Comment donc imaginer, concevoir, actualiser ou même gérer ce champ des possibles sans un lien permanent entre statuts, rémunérations, métiers, management des connaissances ou la gestion prévisionnelle des effectifs, des emplois et des compétences (GPEEC) – certains parlent d’ailleurs de GPEEMC (en y associant la dimension métier) – et sans oublier le dialogue social et la coopération interministérielle ?

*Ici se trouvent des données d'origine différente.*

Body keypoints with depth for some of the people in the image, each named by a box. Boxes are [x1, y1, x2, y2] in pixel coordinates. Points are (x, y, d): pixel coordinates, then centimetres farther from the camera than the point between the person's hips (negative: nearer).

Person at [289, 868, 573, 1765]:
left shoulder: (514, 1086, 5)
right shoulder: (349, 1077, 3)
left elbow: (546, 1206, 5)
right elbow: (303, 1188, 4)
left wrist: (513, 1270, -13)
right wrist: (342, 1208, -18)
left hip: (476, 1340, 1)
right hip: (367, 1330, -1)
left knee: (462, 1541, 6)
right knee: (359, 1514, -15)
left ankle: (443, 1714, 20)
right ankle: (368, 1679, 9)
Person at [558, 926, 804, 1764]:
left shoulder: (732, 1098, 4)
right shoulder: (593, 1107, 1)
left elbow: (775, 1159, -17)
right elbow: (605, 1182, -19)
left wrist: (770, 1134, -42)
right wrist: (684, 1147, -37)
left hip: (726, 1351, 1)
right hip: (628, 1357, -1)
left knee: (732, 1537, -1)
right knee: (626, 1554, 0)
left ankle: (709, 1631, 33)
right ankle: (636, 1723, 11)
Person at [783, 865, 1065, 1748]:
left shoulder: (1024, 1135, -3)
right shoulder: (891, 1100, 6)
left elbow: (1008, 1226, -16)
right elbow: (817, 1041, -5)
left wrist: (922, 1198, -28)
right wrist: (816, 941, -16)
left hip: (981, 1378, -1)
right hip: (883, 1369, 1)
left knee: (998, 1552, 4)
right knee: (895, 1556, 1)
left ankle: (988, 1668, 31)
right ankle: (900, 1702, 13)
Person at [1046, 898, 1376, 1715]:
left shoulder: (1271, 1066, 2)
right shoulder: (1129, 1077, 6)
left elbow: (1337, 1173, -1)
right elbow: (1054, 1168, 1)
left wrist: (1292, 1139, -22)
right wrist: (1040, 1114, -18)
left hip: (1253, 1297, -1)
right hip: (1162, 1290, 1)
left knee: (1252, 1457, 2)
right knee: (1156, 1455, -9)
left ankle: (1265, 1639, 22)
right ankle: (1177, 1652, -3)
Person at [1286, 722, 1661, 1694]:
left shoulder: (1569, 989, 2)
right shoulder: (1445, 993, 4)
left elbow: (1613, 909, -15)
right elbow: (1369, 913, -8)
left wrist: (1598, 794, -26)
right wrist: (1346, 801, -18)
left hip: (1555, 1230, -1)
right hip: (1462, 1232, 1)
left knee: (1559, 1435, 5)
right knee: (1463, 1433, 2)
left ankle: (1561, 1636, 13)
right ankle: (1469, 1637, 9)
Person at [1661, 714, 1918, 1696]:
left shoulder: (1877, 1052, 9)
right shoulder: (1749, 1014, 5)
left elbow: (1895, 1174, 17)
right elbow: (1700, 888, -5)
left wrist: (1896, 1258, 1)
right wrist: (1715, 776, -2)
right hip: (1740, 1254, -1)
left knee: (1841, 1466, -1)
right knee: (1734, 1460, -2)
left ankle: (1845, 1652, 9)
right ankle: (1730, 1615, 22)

Sans doute devine-t-on l’intention de cette réforme, la recherche légitime d’une capacité à repérer ou à faire émerger les hauts potentiels pour affecter les bonnes personnes dans le haut encadrement de la sphère publique. Mais cela ne sera-t-il pas plus difficile encore dans un tel contexte de découpage opérationnel ?*

Les gestions ministérielles de la gestion centralisée, prédominante désormais 

La sphère publique a une unité profonde. Ne serait-ce que sur le plan des valeurs du service public. Mais il faut être conscient de l’extrême diversité des métiers et de la richesse et de la variété des cultures professionnelles. La gestion de proximité est de rigueur. Naturellement, le risque d’enfermement est là. 

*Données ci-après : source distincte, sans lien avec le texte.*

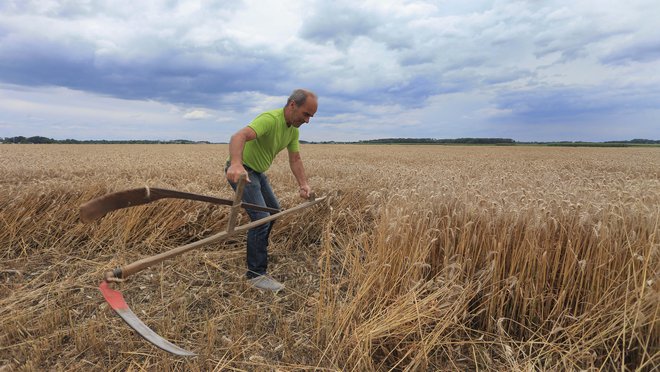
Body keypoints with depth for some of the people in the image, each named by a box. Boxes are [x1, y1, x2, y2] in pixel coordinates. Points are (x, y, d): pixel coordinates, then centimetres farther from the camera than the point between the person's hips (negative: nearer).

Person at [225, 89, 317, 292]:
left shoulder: (294, 130, 1)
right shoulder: (270, 119, -28)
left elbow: (295, 159, 3)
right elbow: (239, 136, -44)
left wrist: (303, 184, -10)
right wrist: (235, 164, -62)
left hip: (257, 171, 10)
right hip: (240, 171, -10)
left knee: (274, 210, 21)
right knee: (261, 218, -16)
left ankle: (258, 248, 42)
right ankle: (256, 273, -4)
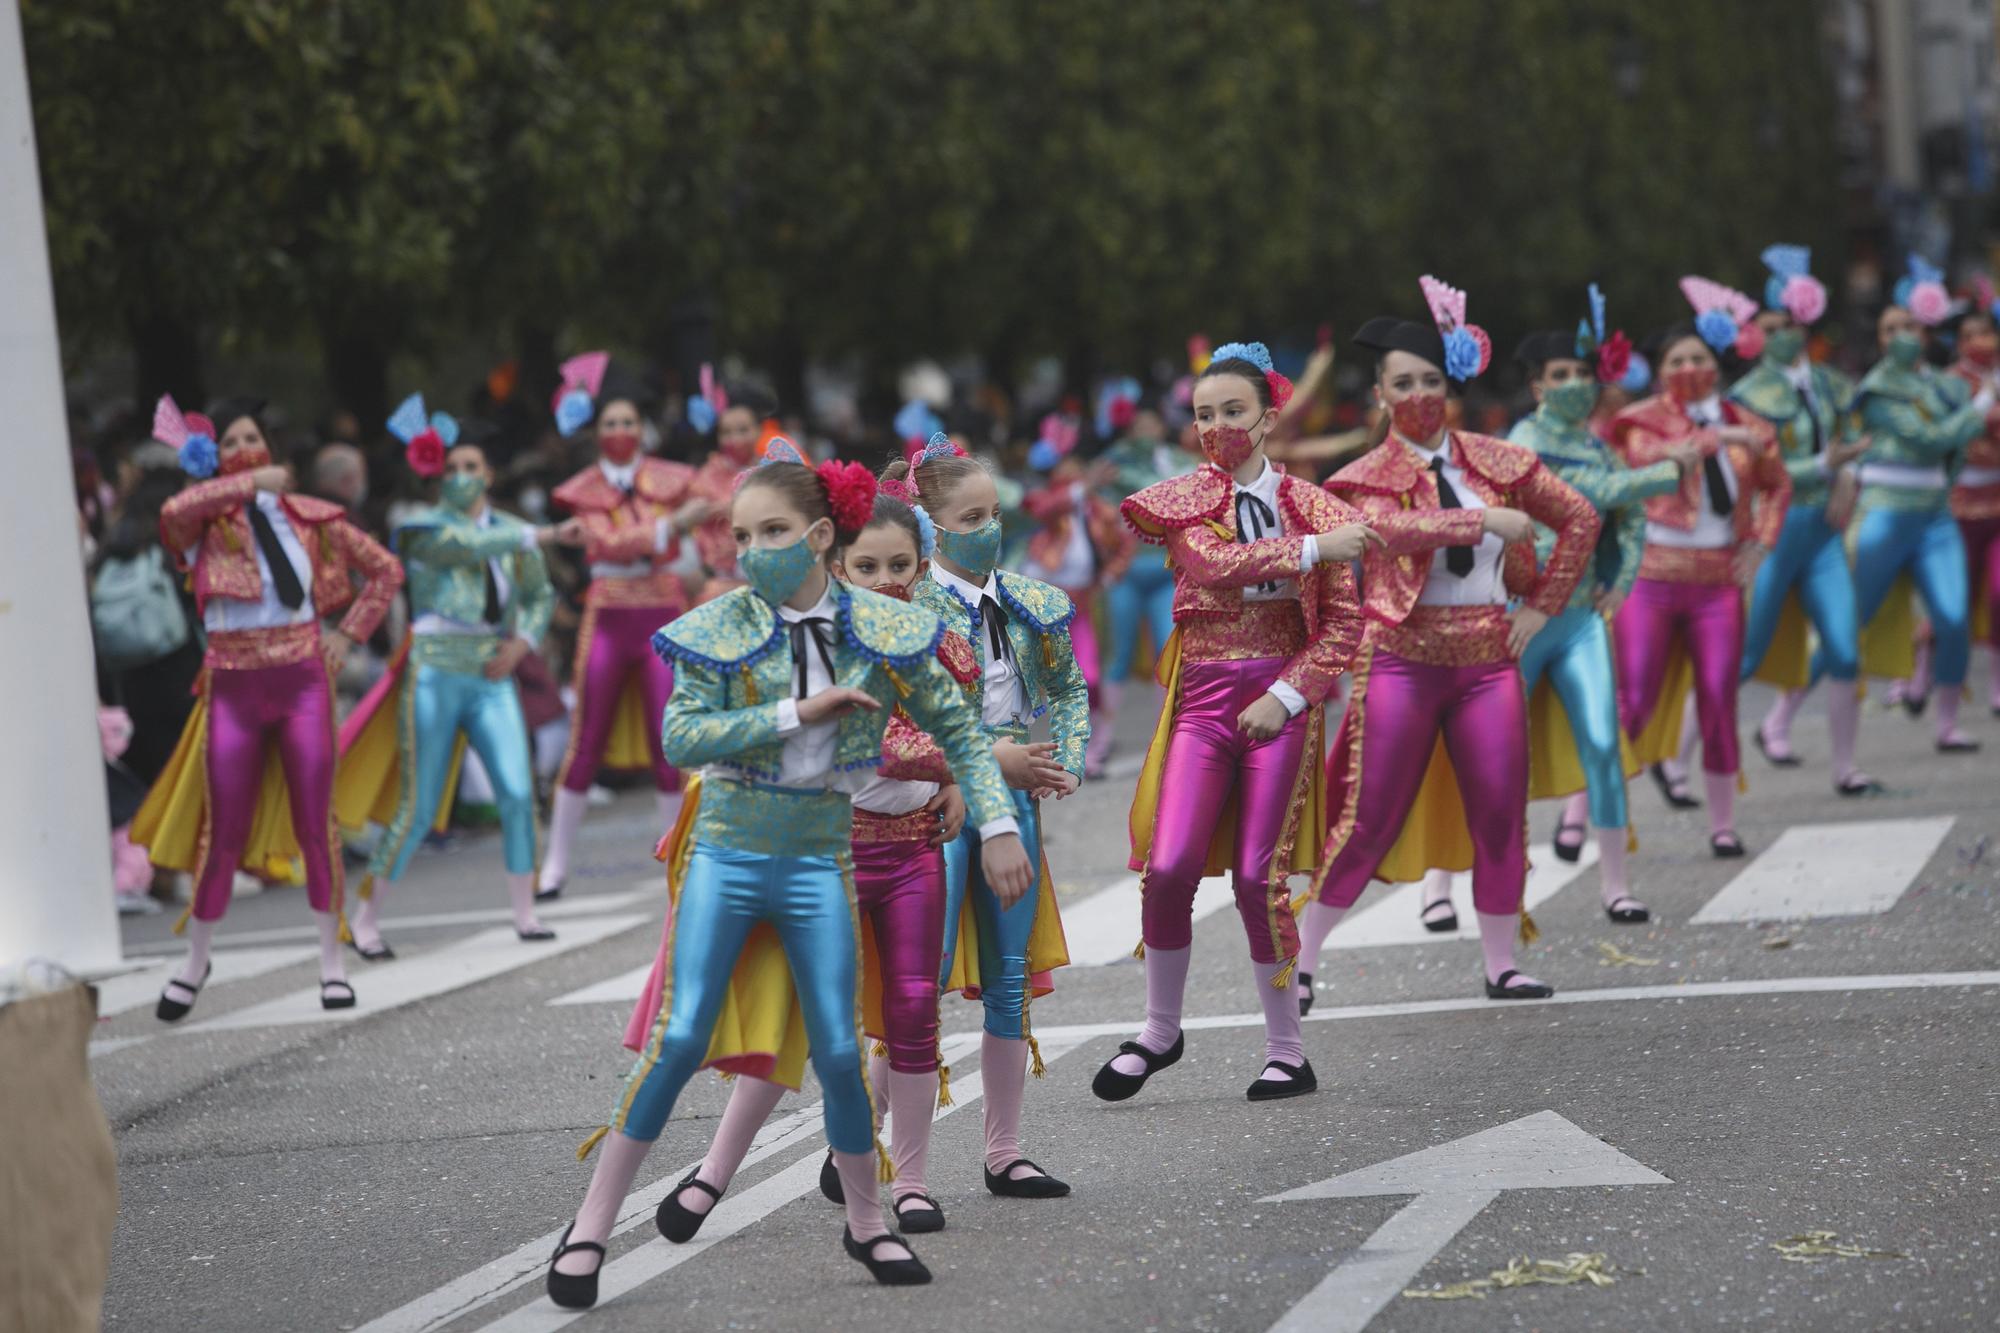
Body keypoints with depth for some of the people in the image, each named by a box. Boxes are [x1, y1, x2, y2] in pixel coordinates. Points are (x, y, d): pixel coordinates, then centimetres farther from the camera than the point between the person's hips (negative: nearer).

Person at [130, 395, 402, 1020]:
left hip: (303, 679, 1)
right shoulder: (206, 521, 0)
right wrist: (250, 483, -18)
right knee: (223, 831, 3)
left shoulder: (310, 517, 6)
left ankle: (332, 960, 14)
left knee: (315, 822, 2)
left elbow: (385, 570, 14)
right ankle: (195, 961, 21)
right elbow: (174, 512, -26)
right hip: (234, 685, -1)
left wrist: (347, 634, 4)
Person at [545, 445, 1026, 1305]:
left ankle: (866, 1221, 22)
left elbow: (956, 729, 6)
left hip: (819, 863, 1)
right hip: (725, 855, -1)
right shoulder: (720, 629, -6)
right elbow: (678, 736, -16)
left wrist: (997, 824, -2)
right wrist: (795, 714, -21)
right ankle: (590, 1228, -2)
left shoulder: (882, 631, -3)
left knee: (838, 1049, 0)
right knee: (678, 1040, -9)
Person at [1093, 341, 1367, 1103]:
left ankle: (1288, 1052, 8)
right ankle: (1160, 1032, 9)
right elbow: (1216, 563, -16)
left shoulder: (1309, 505, 4)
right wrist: (1315, 548, -19)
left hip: (1282, 694, -1)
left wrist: (1287, 695, -10)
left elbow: (1343, 624, 1)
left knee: (1258, 876, -5)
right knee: (1169, 867, -11)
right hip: (1202, 693, 1)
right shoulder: (1181, 502, 5)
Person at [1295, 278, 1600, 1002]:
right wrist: (1484, 519, -29)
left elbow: (1580, 518, 14)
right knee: (1368, 817, -3)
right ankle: (1301, 959, 6)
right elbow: (1393, 528, -26)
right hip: (1403, 657, -3)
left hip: (1489, 658, 3)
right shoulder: (1367, 478, -2)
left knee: (1500, 814, 0)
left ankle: (1501, 964, 12)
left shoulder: (1498, 463, 7)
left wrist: (1542, 605, 8)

La gestion séparée de l’encadrement supérieur et celle des experts et des cadres

Là, nous entrons dans la sphère du management, c’est-à-dire dans celle des DRH des organisations publiques, dans la dimension humaine et non plus seulement de gestionnaire. Nous sommes également au cœur des pratiques de proximité et non dans des processus dépendant d’une entité sommitale et technocratique. Détecter le potentiel des cadres dirigeants publics ne peut se faire avec des tableaux Excel, même s’il faut naturellement mettre en œuvre, avec succès cette fois, des systèmes d’information des ressources humaines (SIRH) puissants et en parfaite adéquation technique et fonctionnelle avec ces finalités. Et à l’évidence des cadres statutaires en dialogue permanent avec le management humain des organisations publiques et des femmes et des hommes du service public.

Ici la gestion statutaire est évidemment essentielle ; mais parce qu’elle n’est pas suffisante, l’ordonnance prévoit – à juste titre – un suivi des carrières des hauts fonctionnaires et édicte les orientations générales en matière de gestion modernisée et personnalisée des ressources humaines.